DATA ->

_ _ _ _ _

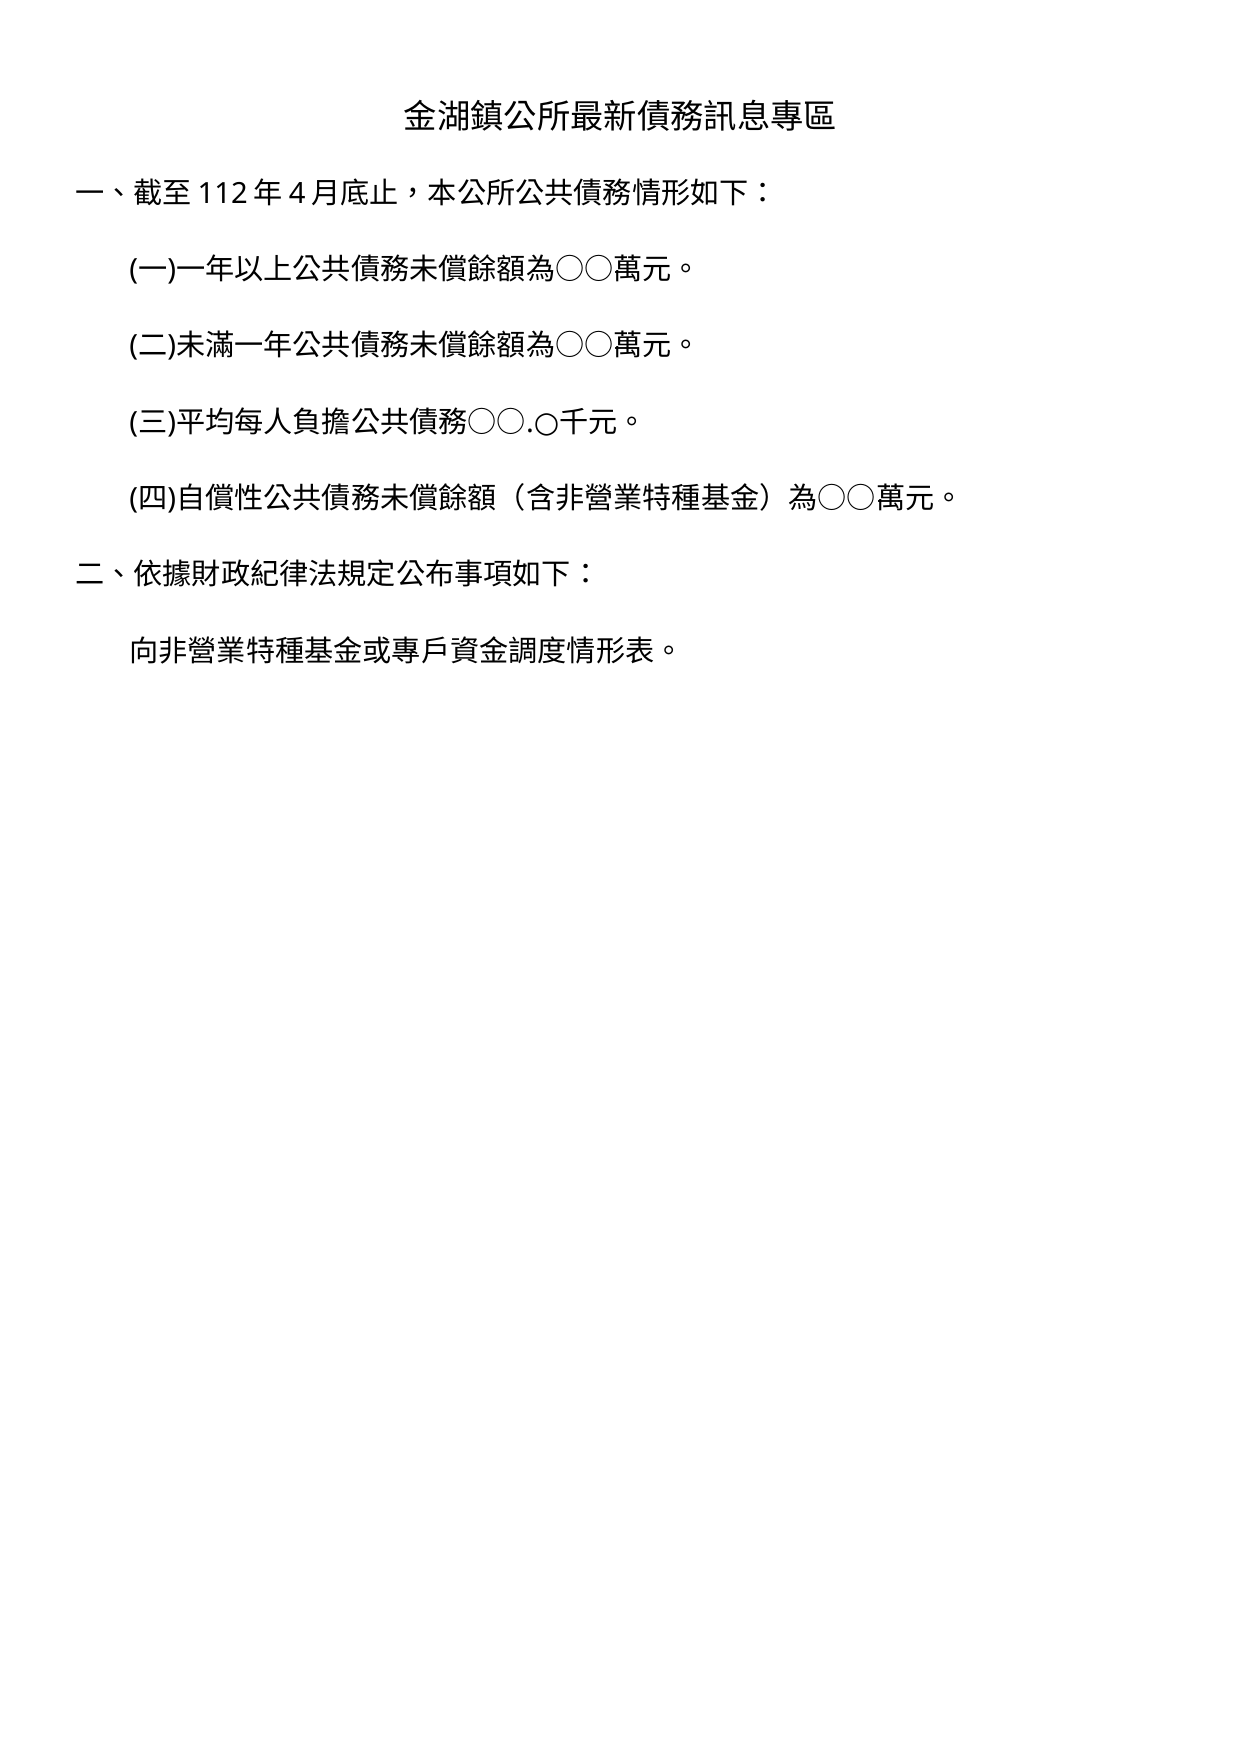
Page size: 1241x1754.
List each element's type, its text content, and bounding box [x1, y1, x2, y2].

text (三)平均每人負擔公共債務○○.○千元。 [100, 381, 1165, 458]
text (四)自償性公共債務未償餘額（含非營業特種基金）為○○萬元。 [100, 458, 1165, 534]
text 向非營業特種基金或專戶資金調度情形表。 [100, 610, 1165, 686]
text 金湖鎮公所最新債務訊息專區 [75, 76, 1165, 153]
text 一、截至112年4月底止，本公所公共債務情形如下： [75, 153, 1165, 229]
text (二)未滿一年公共債務未償餘額為○○萬元。 [100, 305, 1165, 381]
text 二、依據財政紀律法規定公布事項如下： [75, 534, 1165, 610]
text (一)一年以上公共債務未償餘額為○○萬元。 [100, 229, 1165, 305]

_ _ _ _ _

DIRECTIVE -> Arrange all of the lines above as a numbered list, omitting the blank lines and the picture.

RESPONSE TO THIS TASK ->
1. Page size: 1241x1754.
2. List each element's type, its text content, and bounding box [x1, y1, x2, y2].
3. text (三)平均每人負擔公共債務○○.○千元。 [100, 381, 1165, 458]
4. text (四)自償性公共債務未償餘額（含非營業特種基金）為○○萬元。 [100, 458, 1165, 534]
5. text 向非營業特種基金或專戶資金調度情形表。 [100, 610, 1165, 686]
6. text 金湖鎮公所最新債務訊息專區 [75, 76, 1165, 153]
7. text 一、截至112年4月底止，本公所公共債務情形如下： [75, 153, 1165, 229]
8. text (二)未滿一年公共債務未償餘額為○○萬元。 [100, 305, 1165, 381]
9. text 二、依據財政紀律法規定公布事項如下： [75, 534, 1165, 610]
10. text (一)一年以上公共債務未償餘額為○○萬元。 [100, 229, 1165, 305]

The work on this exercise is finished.